The pursuit of luxury drives the entire market upwards. When a significant number of consumers are willing to pay, say, $300 for a razor, $300 becomes a reasonable price for a razor, and $200 now looks like a bargain. If $300 is fair and $200 a bargain, the bottom end of the market can increase prices and still sell. The push is up, up, up as a result and everyone pays more.
The solution is to eschew luxury and refuse to buy expensive products. Then market pressure is down, down, down as sellers bid to find a price a customer will agree to. All consumers benefit from the downward pressure and inexpensive products remain inexpensive.
 
I think that the reasons for change have been oversimplified in the OP. Of course, some changes are driven by a need to increase profit, other causes include product improvements, regulatory changes impacting the availability of materials or processes, process improvement activities, etc. And that doesnt' even account for changes to support up-selling a new, or better product (e.g., the $300 razor) that folks stand in line to buy when a much cheaper perfectly adequate alternative exists.

I'm not outraged things like MWF forgoing tallow, paper manuals not provided with new cars, or dowsized candy bars. Change is inevitable, one can wax poetic about the "good old days" or look forward to the next adventure, I choose the latter.
 

EclipseRedRing

I smell like a Christmas pudding
Costs do increase but also relative costs change. In approximate figures in the 1950s the average UK family spent 40% of household income on food, and 10% on housing. Now it is under 10% for food and 30% for housing. In recent years food product sizes have shrunk, apparently for our benefit to tackle rising obesity levels. At the same time sugar and salt levels have increased, and obesity has gotten even worse. As a schoolchild in the 1970s there were very few overweight or obese people but now they are everywhere. Apparently it is too expensive to eat healthily and so fat parents have even fatter children while blaming anyone but themselves because personal responsibility is a concept which no longer exists for many. The irony is that in many cases the UK diet during the war time rationing years was a good deal healthier than today.
 
Personally I will not go to a self checkout line, if that's all the store offers I don't shop there.
Those self-checkouts baffle me. I presume it is an honour system and the store leaves it up to you to decide whether to pay for all the goods, pay for only some, or not pay at all. It’s some sort of hippy thing, I guess. I’m surprised it is financially viable for these companies, though.

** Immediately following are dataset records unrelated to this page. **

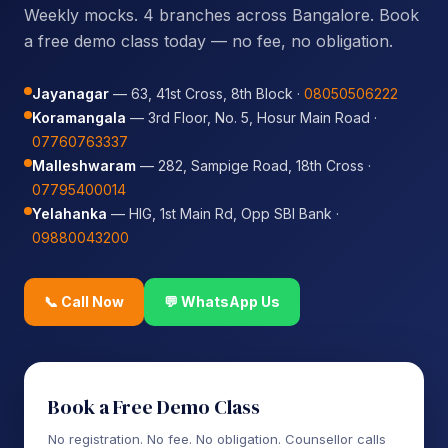
Weekly mocks. 4 branches across Bangalore. Book
a free demo class today — no fee, no obligation.
Jayanagar
— 63, 41st Cross, 8th Block ·
08050506222
Koramangala
— 3rd Floor, No. 5, Hosur Main Road ·
07760763337
Malleshwaram
— 282, Sampige Road, 18th Cross ·
07795400014
Yelahanka
— HIG, 1st Main Rd, Opp SBI Bank ·
09880043200
📞 Call Now
💬 WhatsApp Us
Book a Free Demo Class
No registration. No fee. No obligation. Counsellor calls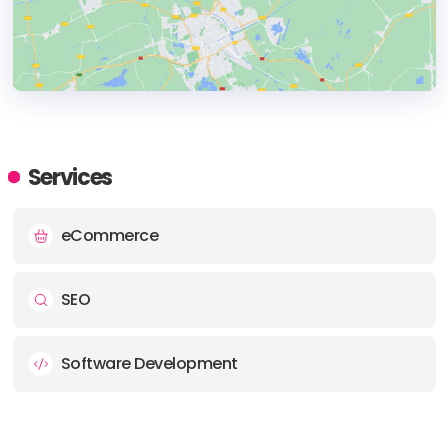
HEADQUARTERS
ADDRESS:
Services
PHONE:
(1) (508) 459-1552
eCommerce
E-MAIL:
info@eridesign.com
SEO
Software Development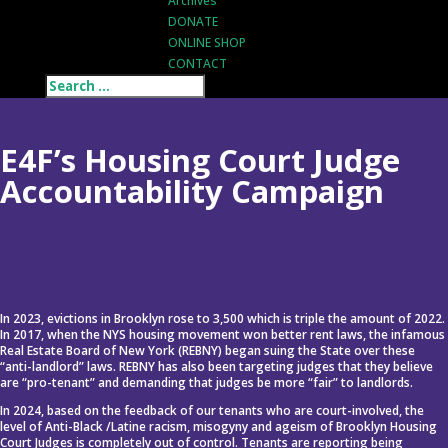
Archives
DONATE
ONLINE SHOP
CONTACT
E4F’s Housing Court Judge
Accountability Campaign
In 2023, evictions in Brooklyn rose to 3,500 which is triple the amount of 2022.
In 2017, when the NYS housing movement won better rent laws, the infamous
Real Estate Board of New York (REBNY) began suing the State over these
“anti-landlord” laws. REBNY has also been targeting judges that they believe
are “pro-tenant” and demanding that judges be more “fair” to landlords.
In 2024, based on the feedback of our tenants who are court-involved, the
level of Anti-Black /Latine racism, misogyny and ageism of Brooklyn Housing
Court Judges is completely out of control. Tenants are reporting being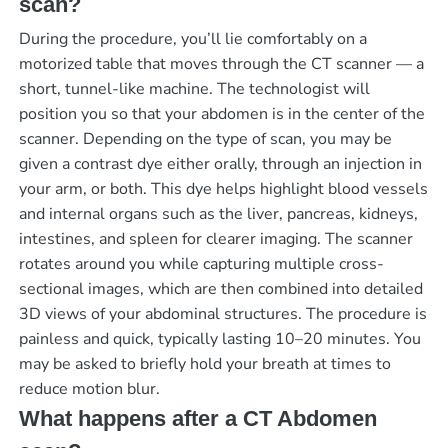
scan?
During the procedure, you’ll lie comfortably on a
motorized table that moves through the CT scanner — a
short, tunnel-like machine. The technologist will
position you so that your abdomen is in the center of the
scanner. Depending on the type of scan, you may be
given a contrast dye either orally, through an injection in
your arm, or both. This dye helps highlight blood vessels
and internal organs such as the liver, pancreas, kidneys,
intestines, and spleen for clearer imaging. The scanner
rotates around you while capturing multiple cross-
sectional images, which are then combined into detailed
3D views of your abdominal structures. The procedure is
painless and quick, typically lasting 10–20 minutes. You
may be asked to briefly hold your breath at times to
reduce motion blur.
What happens after a CT Abdomen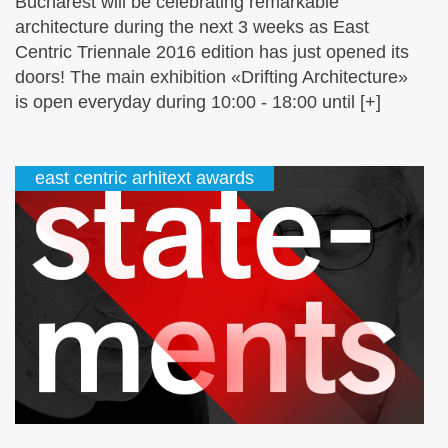
Bucharest will be celebrating remarkable
architecture during the next 3 weeks as East
Centric Triennale 2016 edition has just opened its
doors! The main exhibition «Drifting Architecture»
is open everyday during 10:00 - 18:00 until [+]
east centric arhitext awards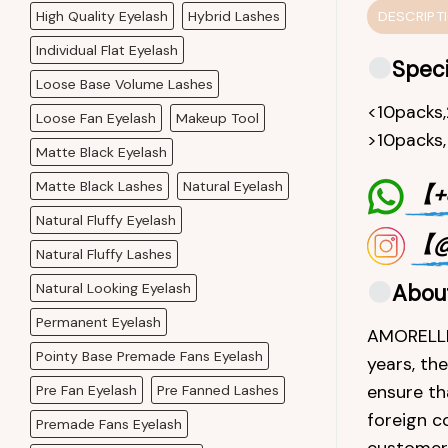
High Quality Eyelash
Hybrid Lashes
DESCRIPT
Individual Flat Eyelash
Speci
Loose Base Volume Lashes
<10packs
Loose Fan Eyelash
Makeup Tool
>10packs
Matte Black Eyelash
Matte Black Lashes
Natural Eyelash
【+8
Natural Fluffy Eyelash
【@
Natural Fluffy Lashes
Natural Looking Eyelash
Abou
Permanent Eyelash
AMORELLEL
Pointy Base Premade Fans Eyelash
years, th
ensure th
Pre Fan Eyelash
Pre Fanned Lashes
foreign c
Premade Fans Eyelash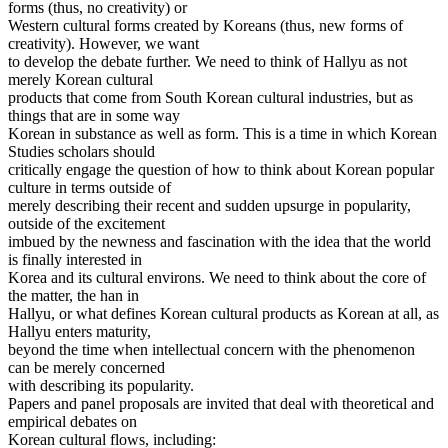
forms (thus, no creativity) or
Western cultural forms created by Koreans (thus, new forms of
creativity). However, we want
to develop the debate further. We need to think of Hallyu as not
merely Korean cultural
products that come from South Korean cultural industries, but as
things that are in some way
Korean in substance as well as form. This is a time in which Korean
Studies scholars should
critically engage the question of how to think about Korean popular
culture in terms outside of
merely describing their recent and sudden upsurge in popularity,
outside of the excitement
imbued by the newness and fascination with the idea that the world
is finally interested in
Korea and its cultural environs. We need to think about the core of
the matter, the han in
Hallyu, or what defines Korean cultural products as Korean at all, as
Hallyu enters maturity,
beyond the time when intellectual concern with the phenomenon
can be merely concerned
with describing its popularity.
Papers and panel proposals are invited that deal with theoretical and
empirical debates on
Korean cultural flows, including:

Personally, I tend to pay, unless somebody in the store irritated me.
 
Those self-checkouts baffle me. I presume it is an honour system and the store leaves it up to you to decide whether to pay for all the goods, pay for only some, or not pay at all. It’s some sort of hippy thing, I guess. I’m surprised it is financially viable for these companies, though.

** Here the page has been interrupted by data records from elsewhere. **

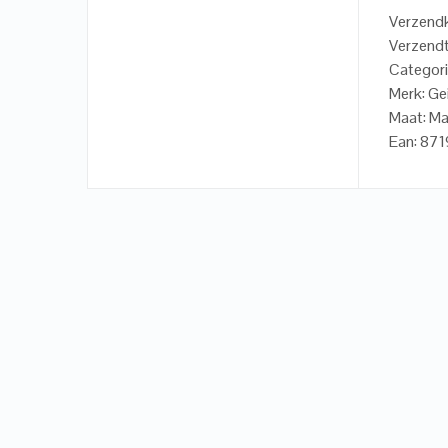
Verzendk
Verzendt
Categori
Merk: Ge
Maat: Ma
Ean: 87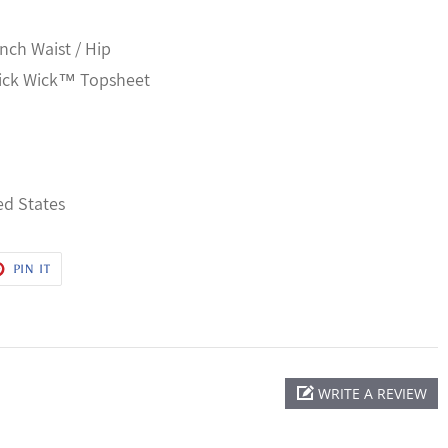
Inch Waist / Hip
uick Wick™ Topsheet
ed States
T
PIN
PIN IT
ON
ER
PINTEREST
WRITE A REVIEW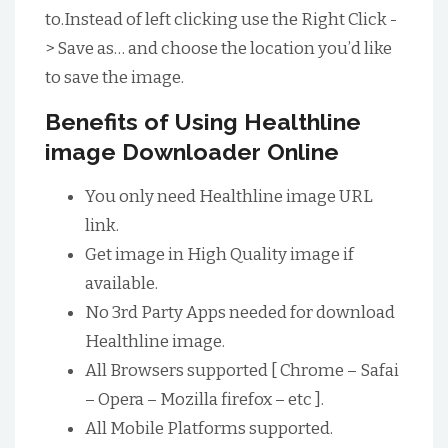
to.Instead of left clicking use the Right Click -
> Save as… and choose the location you’d like
to save the image.
Benefits of Using Healthline
image Downloader Online
You only need Healthline image URL
link.
Get image in High Quality image if
available.
No 3rd Party Apps needed for download
Healthline image.
All Browsers supported [ Chrome – Safai
– Opera – Mozilla firefox – etc ].
All Mobile Platforms supported.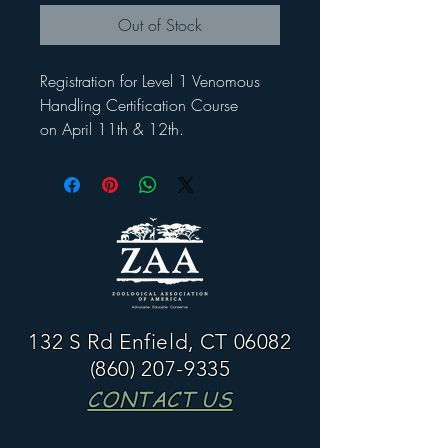
Out of Stock
Registration for Level 1 Venomous
Handling Certification Course
on April 11th & 12th.
132 S Rd Enfield, CT 06082
(860) 207-9335
CONTACT US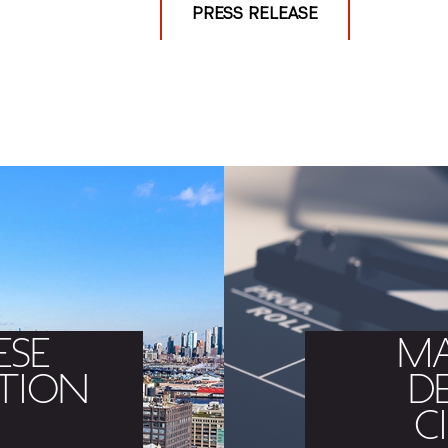
PRESS RELEASE
ESE
MA
TION
D
C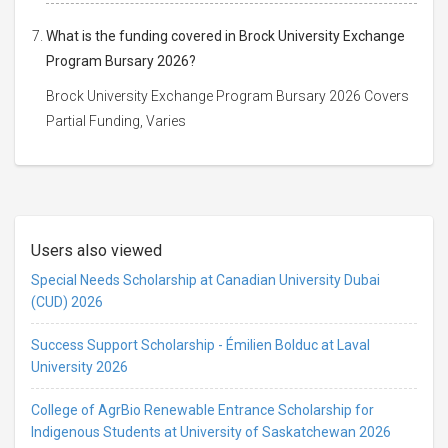
What is the funding covered in Brock University Exchange
Program Bursary 2026?
Brock University Exchange Program Bursary 2026 Covers
Partial Funding, Varies
Users also viewed
Special Needs Scholarship at Canadian University Dubai
(CUD) 2026
Success Support Scholarship - Émilien Bolduc at Laval
University 2026
College of AgrBio Renewable Entrance Scholarship for
Indigenous Students at University of Saskatchewan 2026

Personally, I tend to pay, unless somebody in the store irritated me.
So, if you’ve been irritated, you don’t pay?
 
Right. Well, it depends. I wouldn’t walk out with something expensive like a TV, even if I was very angry indeed.
So if I get irritated with you, I’m entitled to steal something from you, not your tv, but something smaller, maybe a razor or your cell phone? That would be ok?
 
Those self-checkouts baffle me. I presume it is an honour system and the store leaves it up to you to decide whether to pay for all the goods, pay for only some, or not pay at all. It’s some sort of hippy thing, I guess. I’m surprised it is financially viable for these companies, though.

Personally, I tend to pay, unless somebody in the store irritated me.
I avoid self-checkouts, but when I do go to one I inevitably have at least one thing in my cart that doesn't scan. Then you have to wait for that one poor dumb kid tending 8 check stands to come and help. :mad2: I wonder if tending the self checks is an initiation or a punishment?